* Passage shown:
The watermark could also be destination based where each distributed copy gets a unique

watermark identifying the particular buyer. The destination –based watermark could be used

to trace the buyer in the case of illegal reselling.

4. According to working domain

Spatial watermarking can also be applied using color separation. In this way, the watermark

appears in only one of the color bands. This renders the watermark visibly subtle such that it

is difficult to detect under regular viewing. However, the mark appears immediately when the

colors are separated for printing. This renders the document useless for the printer unless the

watermark can be removed from the color band. This approach is used commercially for

journalists to inspect digital pictures from a photo-stock house before buying unmarked

versions.

Watermarking can be applied in the frequency domain (and other transform domains) by first

applying a transform like the Fast Fourier Transform (FFT). In a similar manner to spatial

domain watermarking, the values of chosen frequencies can be altered from the original.

* Provided material:
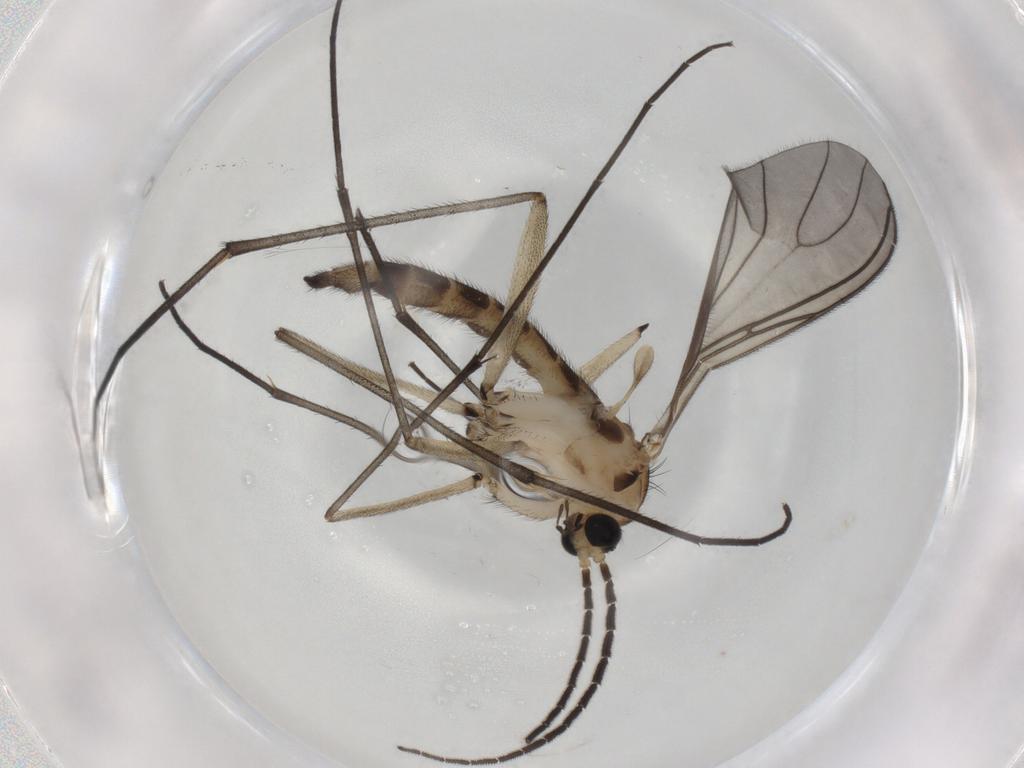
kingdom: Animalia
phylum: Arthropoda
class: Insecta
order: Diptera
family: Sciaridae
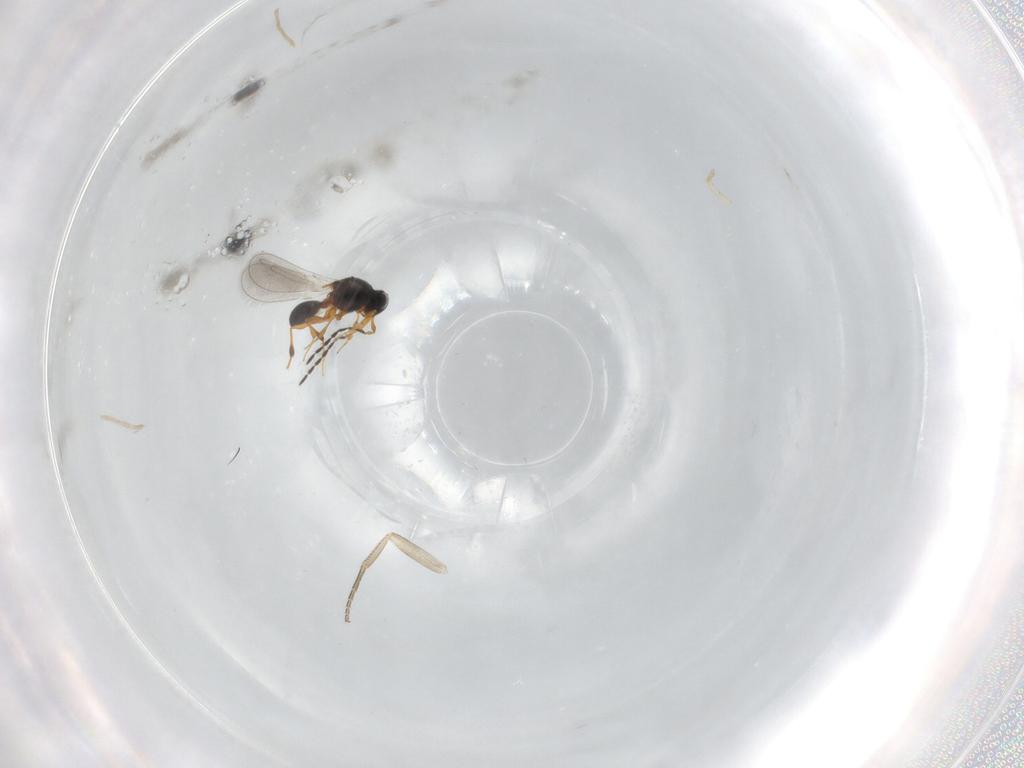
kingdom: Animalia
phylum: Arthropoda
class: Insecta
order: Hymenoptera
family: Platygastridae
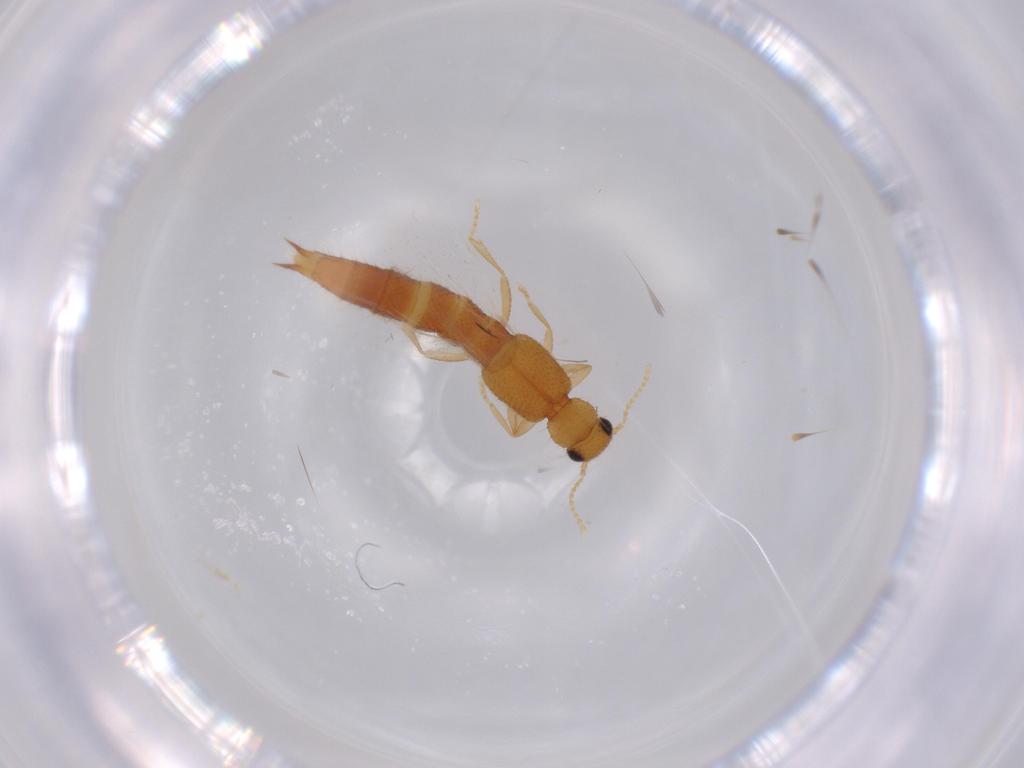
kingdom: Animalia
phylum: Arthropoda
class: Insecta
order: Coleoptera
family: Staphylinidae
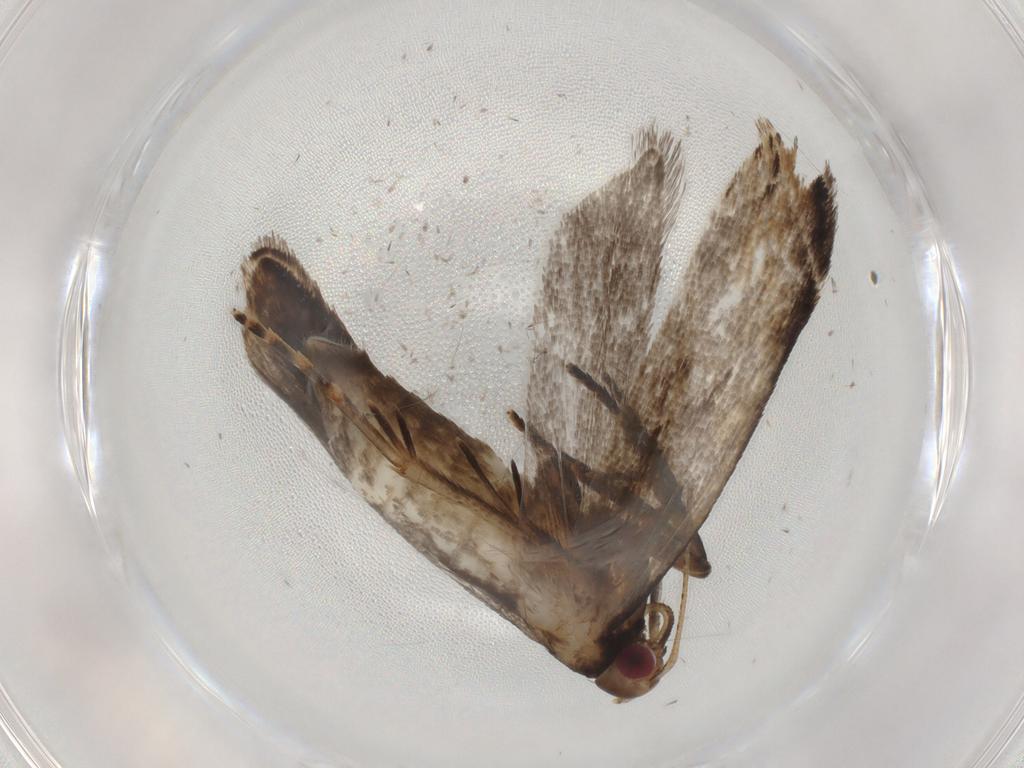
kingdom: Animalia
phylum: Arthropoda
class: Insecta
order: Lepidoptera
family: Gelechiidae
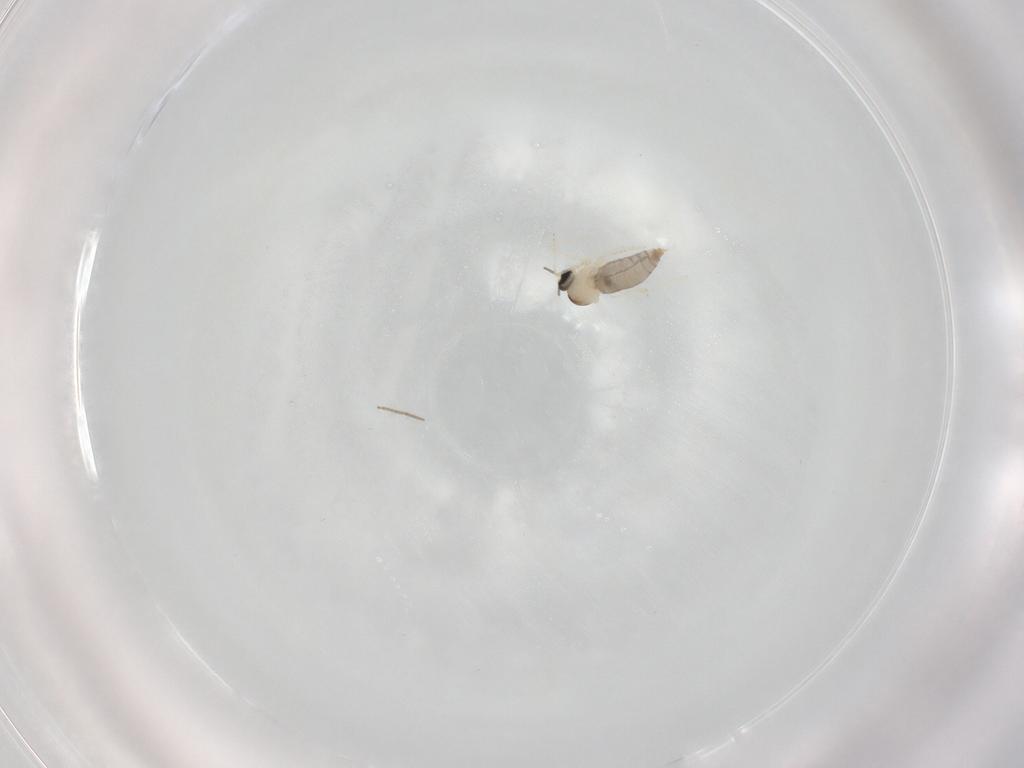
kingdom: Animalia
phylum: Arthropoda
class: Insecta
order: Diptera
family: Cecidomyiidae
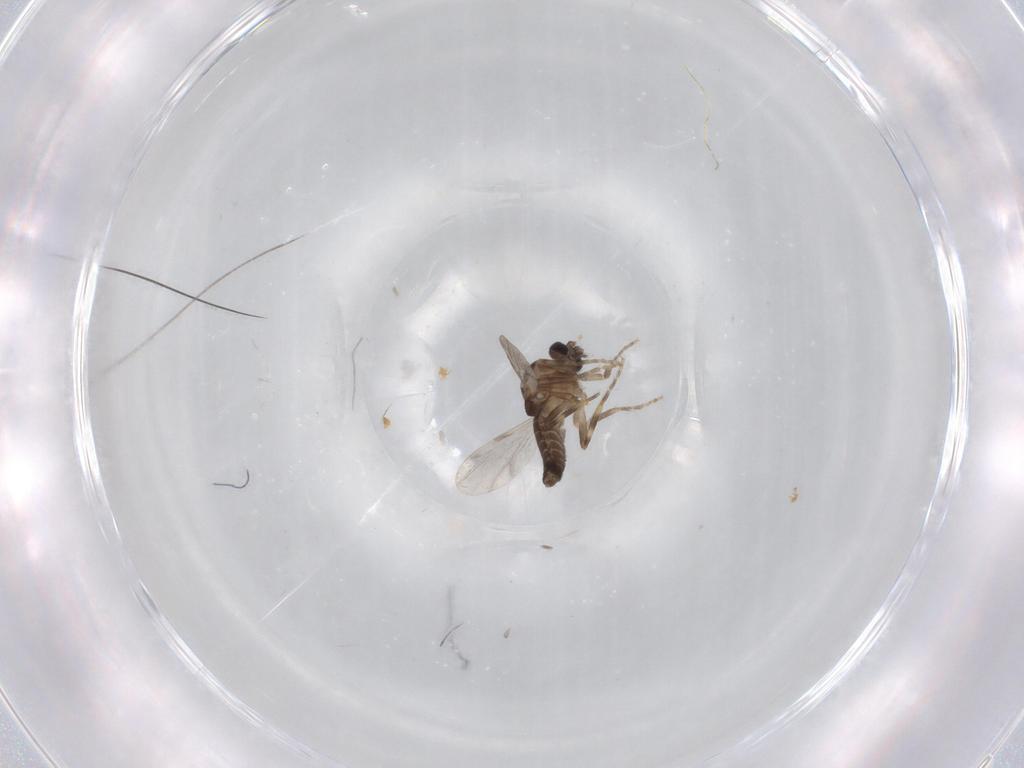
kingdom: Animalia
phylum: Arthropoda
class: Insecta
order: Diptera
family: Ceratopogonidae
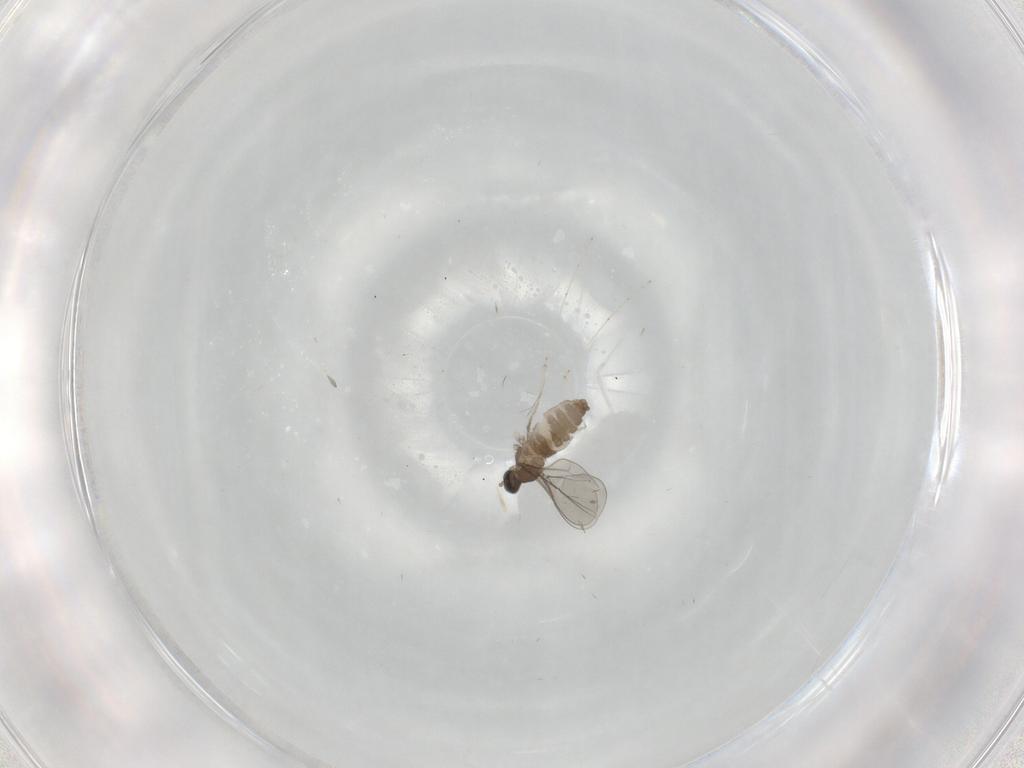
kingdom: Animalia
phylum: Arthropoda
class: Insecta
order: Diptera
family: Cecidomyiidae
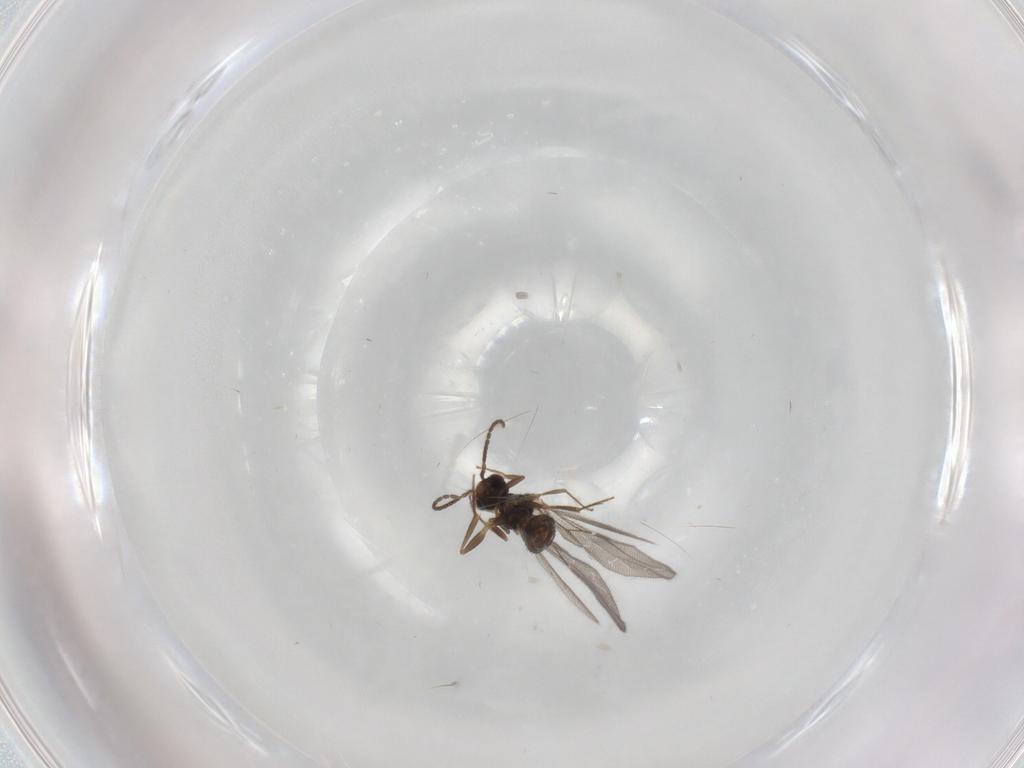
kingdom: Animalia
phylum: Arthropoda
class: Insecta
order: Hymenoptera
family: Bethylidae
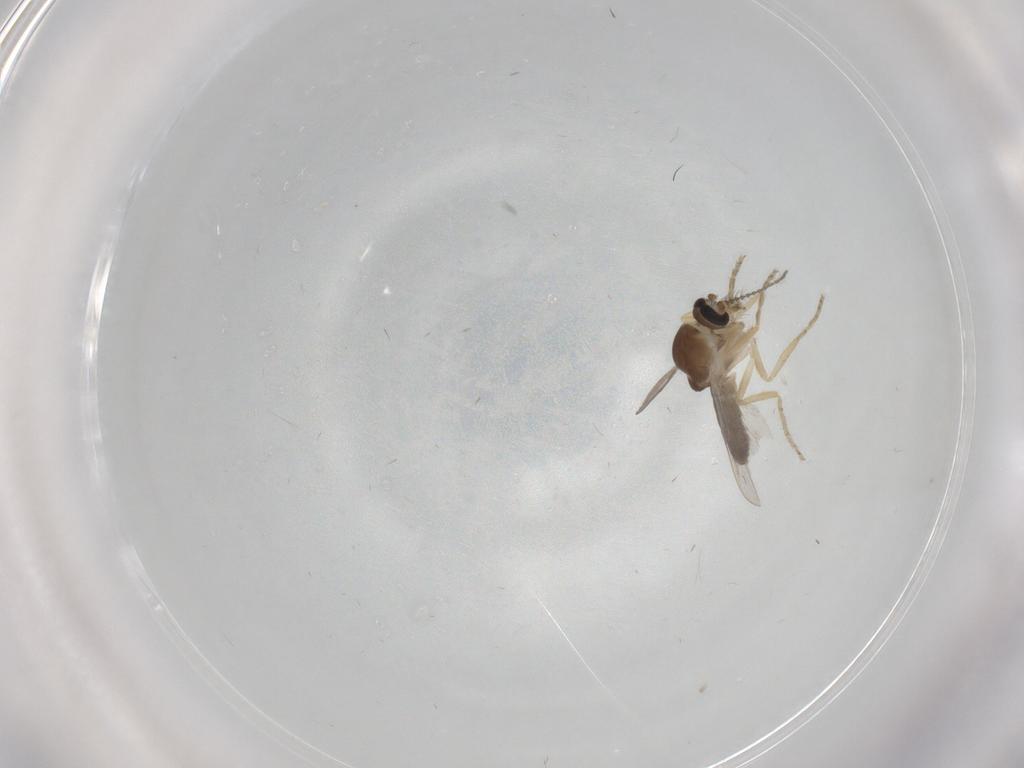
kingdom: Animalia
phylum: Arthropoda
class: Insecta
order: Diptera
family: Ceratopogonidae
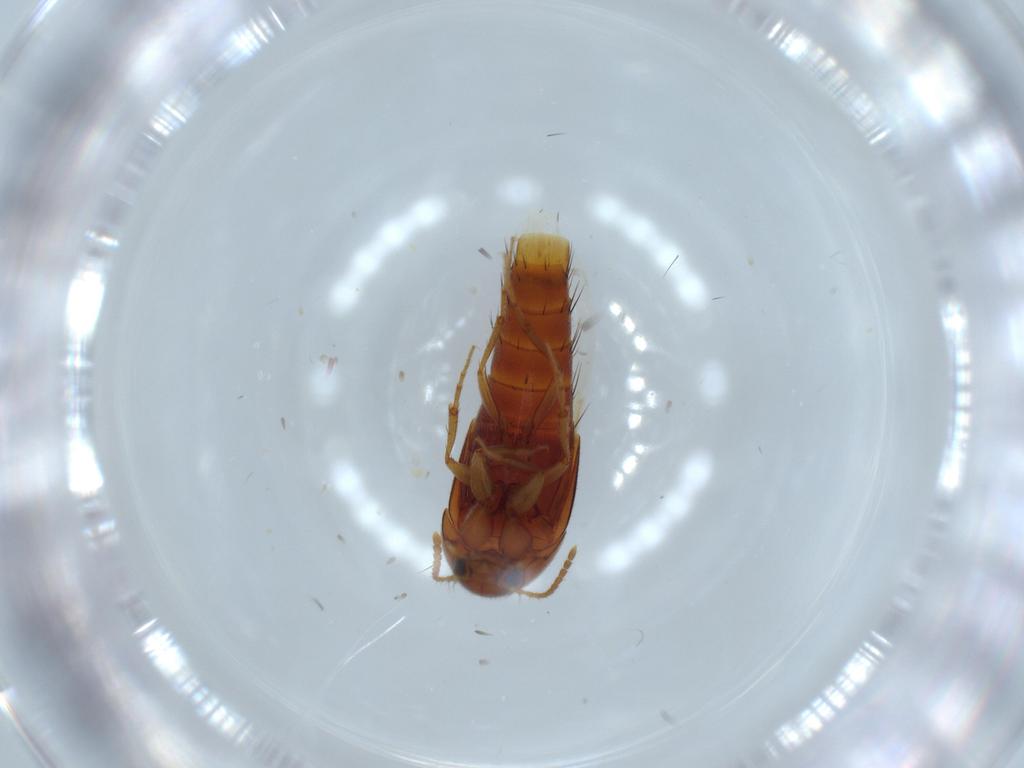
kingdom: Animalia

* Aim of the task:
Reproduce the part of the watermarking passage starting with "The watermark could" and going on through "of illegal reselling.", word for word.

* Output below:
The watermark could also be destination based where each distributed copy gets a unique

watermark identifying the particular buyer. The destination –based watermark could be used

to trace the buyer in the case of illegal reselling.